The suit - filed in San Francisco Superior Court - comes a day after the federal government filed a complaint against Standard & Poor's, accusing the company of fraud for giving high ratings to risky mortgage bonds that helped bring about the financial crisis.
It was the first enforcement action the federal government has taken against a major rating agency related to the financial crisis.
S&P, a unit of New York-based McGraw-Hill Cos., has denied wrongdoing in that case.
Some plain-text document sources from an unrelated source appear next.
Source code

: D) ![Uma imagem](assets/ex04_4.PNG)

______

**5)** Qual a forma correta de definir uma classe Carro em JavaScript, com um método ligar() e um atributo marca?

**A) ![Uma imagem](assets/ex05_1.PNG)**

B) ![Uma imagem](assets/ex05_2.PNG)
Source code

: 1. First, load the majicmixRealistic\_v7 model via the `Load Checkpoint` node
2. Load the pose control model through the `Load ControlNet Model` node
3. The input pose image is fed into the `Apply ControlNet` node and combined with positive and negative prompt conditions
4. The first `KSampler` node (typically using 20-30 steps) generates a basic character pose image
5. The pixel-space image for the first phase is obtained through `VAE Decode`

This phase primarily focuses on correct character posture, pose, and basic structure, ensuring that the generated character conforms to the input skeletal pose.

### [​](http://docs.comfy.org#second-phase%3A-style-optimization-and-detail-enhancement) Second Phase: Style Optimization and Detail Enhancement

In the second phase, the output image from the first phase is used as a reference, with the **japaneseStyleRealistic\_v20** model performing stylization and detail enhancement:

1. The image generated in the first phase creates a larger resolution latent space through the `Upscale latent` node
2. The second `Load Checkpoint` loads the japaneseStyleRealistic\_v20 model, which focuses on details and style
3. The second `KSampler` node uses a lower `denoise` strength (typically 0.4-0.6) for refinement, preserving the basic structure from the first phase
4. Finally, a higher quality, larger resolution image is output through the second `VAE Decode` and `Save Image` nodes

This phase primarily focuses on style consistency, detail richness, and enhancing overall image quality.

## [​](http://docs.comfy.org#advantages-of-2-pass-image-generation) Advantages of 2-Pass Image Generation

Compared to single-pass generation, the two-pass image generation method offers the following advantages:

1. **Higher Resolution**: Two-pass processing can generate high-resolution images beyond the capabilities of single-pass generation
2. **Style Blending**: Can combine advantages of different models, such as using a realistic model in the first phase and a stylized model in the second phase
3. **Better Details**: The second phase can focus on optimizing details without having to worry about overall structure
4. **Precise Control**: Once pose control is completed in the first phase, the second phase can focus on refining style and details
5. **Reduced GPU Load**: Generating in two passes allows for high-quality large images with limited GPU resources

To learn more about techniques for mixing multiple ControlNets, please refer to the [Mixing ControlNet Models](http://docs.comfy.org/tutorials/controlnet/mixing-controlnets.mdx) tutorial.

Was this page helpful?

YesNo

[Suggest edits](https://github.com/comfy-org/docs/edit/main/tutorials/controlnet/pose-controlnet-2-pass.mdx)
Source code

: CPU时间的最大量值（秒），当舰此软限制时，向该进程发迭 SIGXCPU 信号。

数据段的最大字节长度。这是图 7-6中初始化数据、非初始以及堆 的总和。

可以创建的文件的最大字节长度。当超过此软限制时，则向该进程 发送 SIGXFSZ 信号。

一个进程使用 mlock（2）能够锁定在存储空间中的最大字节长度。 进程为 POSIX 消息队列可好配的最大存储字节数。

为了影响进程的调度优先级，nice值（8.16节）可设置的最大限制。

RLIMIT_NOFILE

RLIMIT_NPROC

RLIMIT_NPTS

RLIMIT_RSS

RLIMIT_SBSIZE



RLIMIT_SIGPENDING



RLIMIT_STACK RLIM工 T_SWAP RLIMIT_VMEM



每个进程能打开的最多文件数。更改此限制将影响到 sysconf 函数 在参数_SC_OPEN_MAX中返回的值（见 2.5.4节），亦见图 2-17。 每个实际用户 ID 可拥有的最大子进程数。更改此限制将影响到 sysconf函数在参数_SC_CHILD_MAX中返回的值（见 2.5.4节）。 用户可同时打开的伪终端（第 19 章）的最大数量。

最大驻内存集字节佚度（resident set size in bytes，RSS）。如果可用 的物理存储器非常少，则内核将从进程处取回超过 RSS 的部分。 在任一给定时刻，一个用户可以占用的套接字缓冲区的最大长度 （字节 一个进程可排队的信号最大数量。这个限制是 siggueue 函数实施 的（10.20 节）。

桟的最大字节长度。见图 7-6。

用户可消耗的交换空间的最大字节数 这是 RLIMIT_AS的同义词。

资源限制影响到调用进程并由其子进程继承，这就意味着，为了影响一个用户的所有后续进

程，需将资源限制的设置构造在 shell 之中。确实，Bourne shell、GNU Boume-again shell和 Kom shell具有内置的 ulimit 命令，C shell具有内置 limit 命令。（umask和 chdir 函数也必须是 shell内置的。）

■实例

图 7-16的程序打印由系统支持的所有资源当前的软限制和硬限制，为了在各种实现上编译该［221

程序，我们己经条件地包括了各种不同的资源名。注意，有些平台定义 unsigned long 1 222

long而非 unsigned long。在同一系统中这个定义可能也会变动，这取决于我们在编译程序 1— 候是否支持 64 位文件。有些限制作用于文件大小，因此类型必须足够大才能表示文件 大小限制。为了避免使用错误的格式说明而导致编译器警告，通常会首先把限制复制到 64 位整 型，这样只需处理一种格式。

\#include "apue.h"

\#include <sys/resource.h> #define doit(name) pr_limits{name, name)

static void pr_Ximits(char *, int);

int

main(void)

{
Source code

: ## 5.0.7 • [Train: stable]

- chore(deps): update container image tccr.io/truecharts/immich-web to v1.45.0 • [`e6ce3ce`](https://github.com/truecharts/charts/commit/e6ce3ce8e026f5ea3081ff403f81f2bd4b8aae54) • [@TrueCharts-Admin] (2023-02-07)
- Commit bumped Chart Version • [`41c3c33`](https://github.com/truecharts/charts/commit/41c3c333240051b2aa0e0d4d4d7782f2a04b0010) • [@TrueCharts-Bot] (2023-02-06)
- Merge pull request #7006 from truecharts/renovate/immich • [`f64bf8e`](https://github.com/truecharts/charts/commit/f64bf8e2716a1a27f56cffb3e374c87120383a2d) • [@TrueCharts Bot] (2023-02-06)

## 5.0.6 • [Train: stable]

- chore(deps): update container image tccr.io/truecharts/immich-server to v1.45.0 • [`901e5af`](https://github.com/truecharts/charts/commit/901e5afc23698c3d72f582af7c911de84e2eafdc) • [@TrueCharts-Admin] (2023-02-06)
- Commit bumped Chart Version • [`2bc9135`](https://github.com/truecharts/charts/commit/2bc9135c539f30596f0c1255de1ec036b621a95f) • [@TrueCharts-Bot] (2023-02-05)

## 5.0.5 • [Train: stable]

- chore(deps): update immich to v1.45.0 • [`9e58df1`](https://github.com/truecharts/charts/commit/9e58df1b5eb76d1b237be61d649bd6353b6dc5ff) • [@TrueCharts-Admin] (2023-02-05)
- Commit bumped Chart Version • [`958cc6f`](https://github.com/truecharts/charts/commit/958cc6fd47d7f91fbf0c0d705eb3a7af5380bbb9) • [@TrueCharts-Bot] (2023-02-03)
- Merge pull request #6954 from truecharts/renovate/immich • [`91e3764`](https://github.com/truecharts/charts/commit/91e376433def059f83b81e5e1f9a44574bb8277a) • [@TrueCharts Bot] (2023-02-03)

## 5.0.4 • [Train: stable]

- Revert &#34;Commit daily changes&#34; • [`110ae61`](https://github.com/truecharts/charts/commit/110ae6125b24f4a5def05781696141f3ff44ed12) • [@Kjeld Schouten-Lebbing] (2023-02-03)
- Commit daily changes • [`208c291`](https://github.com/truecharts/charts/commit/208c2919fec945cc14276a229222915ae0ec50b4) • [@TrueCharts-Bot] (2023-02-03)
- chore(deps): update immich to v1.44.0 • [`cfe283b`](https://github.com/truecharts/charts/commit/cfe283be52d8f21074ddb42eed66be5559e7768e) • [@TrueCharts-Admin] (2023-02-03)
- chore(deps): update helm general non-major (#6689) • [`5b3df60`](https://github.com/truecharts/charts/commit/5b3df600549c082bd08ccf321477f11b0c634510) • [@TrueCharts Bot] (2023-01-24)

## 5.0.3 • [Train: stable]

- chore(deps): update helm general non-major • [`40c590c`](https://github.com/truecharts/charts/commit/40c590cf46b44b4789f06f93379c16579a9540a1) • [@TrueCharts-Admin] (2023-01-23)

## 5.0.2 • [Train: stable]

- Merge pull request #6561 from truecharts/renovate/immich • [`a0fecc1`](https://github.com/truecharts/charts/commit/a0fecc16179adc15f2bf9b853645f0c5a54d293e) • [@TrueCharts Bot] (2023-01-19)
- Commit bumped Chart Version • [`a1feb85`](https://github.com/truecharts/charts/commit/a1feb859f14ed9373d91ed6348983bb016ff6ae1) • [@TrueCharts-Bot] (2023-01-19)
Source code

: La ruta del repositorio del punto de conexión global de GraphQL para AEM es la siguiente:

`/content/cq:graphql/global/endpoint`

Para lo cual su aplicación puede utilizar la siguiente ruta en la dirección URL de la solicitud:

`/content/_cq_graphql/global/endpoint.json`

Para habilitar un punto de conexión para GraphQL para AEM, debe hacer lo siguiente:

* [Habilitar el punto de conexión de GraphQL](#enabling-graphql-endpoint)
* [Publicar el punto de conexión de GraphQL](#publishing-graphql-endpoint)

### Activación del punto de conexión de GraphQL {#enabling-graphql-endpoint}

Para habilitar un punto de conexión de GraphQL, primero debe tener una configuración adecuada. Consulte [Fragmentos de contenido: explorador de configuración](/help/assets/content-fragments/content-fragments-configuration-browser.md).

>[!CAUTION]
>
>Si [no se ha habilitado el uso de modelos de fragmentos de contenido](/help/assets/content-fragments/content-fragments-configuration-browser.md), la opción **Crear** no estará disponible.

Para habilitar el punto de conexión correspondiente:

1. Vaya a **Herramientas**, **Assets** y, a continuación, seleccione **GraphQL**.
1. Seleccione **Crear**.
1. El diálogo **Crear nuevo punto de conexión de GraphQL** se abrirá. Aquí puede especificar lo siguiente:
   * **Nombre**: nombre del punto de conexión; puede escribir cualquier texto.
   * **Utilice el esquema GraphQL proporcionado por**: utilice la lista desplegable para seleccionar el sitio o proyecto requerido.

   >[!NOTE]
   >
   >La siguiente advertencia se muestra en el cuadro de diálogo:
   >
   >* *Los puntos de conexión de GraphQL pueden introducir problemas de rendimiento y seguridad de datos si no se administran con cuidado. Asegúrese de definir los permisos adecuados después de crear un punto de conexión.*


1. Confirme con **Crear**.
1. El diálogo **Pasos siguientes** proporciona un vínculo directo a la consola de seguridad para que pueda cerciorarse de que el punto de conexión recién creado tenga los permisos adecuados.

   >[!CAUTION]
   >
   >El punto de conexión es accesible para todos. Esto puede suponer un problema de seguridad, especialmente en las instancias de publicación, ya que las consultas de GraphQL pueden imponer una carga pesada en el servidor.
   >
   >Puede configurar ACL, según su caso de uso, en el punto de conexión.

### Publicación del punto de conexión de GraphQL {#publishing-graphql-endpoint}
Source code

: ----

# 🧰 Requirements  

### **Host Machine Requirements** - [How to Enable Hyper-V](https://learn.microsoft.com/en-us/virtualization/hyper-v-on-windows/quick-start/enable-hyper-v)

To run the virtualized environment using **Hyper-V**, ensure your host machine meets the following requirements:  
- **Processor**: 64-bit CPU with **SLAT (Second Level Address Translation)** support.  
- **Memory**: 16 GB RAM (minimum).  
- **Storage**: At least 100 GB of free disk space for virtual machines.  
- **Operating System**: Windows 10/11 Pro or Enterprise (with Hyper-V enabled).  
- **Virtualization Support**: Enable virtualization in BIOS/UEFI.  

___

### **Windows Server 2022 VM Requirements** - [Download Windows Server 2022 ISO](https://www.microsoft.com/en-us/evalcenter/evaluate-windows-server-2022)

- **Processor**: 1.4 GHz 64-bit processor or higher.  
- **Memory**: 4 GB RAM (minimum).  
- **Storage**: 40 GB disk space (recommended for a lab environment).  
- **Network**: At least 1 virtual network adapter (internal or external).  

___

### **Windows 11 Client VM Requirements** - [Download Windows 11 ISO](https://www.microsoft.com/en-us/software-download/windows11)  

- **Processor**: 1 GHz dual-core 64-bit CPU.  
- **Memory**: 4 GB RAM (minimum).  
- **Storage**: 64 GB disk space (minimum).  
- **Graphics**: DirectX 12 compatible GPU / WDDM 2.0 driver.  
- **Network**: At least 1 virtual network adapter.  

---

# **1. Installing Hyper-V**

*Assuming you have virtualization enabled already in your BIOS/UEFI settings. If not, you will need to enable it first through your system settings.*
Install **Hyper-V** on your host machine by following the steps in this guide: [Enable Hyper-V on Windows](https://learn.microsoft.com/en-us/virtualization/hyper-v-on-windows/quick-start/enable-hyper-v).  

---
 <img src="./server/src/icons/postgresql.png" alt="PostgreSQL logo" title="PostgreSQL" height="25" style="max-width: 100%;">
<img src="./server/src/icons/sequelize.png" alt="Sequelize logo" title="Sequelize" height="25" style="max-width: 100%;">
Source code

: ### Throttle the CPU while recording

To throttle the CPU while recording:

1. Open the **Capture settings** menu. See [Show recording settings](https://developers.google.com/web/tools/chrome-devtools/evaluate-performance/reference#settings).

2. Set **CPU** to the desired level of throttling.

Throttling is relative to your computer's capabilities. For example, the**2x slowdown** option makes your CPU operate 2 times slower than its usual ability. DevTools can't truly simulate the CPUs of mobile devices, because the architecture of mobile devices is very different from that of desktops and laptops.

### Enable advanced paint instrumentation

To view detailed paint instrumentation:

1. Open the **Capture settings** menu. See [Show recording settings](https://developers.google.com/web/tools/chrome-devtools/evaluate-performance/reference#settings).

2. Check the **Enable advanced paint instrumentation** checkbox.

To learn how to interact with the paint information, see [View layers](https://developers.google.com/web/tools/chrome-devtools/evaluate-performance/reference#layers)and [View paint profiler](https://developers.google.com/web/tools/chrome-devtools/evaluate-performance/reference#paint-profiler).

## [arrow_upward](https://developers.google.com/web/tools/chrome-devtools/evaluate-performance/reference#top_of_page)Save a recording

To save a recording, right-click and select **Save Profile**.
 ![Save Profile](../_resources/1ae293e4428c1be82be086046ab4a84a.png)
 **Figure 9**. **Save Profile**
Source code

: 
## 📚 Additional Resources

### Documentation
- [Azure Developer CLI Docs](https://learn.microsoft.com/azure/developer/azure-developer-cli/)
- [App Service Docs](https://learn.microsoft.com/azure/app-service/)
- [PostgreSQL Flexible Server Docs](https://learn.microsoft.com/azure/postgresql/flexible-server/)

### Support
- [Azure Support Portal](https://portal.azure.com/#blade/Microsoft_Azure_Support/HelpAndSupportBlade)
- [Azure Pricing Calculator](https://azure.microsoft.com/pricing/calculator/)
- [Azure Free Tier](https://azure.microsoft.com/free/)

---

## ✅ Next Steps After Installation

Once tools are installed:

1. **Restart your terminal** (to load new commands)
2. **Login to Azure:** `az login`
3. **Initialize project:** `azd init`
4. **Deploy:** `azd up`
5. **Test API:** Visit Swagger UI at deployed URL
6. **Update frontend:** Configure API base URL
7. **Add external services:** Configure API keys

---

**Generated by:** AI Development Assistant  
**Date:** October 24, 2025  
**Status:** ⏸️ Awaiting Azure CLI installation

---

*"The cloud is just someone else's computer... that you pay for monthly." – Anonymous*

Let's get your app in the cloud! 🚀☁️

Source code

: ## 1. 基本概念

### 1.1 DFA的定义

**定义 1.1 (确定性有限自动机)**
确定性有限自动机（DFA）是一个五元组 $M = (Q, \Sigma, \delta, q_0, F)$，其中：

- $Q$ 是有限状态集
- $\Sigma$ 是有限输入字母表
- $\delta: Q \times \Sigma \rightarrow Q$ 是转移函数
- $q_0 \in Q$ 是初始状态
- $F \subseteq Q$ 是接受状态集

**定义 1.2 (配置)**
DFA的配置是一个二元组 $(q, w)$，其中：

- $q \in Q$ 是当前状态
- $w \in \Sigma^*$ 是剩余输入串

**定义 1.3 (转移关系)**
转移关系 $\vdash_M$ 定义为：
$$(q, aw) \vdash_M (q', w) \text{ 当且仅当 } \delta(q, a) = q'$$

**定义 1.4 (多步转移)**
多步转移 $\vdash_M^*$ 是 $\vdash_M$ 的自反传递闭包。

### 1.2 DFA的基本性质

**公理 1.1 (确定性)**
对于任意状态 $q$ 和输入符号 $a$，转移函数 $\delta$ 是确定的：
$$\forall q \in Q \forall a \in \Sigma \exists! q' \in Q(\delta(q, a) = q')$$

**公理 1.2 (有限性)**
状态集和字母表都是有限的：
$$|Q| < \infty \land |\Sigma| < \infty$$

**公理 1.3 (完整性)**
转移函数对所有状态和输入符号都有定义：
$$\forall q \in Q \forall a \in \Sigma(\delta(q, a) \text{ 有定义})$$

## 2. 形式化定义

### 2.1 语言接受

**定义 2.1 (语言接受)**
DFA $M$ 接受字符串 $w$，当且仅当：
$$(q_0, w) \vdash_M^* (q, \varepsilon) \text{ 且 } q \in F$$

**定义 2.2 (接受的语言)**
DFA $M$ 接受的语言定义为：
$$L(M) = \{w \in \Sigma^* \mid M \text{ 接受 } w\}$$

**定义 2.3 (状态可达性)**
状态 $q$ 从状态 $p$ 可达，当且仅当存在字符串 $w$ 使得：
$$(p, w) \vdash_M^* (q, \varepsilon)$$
Attorney General Kamala Harris's complaint alleges that Standard and Poor's violated state laws by using a ratings process based on what senior executives described as "magic numbers" and "guesses." From 2004 to 2007, S&P systematically misrepresented to the public and the state's public pension funds that its ratings of structured finance securities were based on an independent, objective and reliable analysis, and not influenced by its economic interests, the complaint alleges.
"For years, S&P placed its priority on maintaining its market share, instead of the investors who trusted in its supposedly objective ratings," Harris said in a statement announcing the lawsuit. "When the housing bubble burst, S&P's house of cards collapsed and California paid the price - in billions."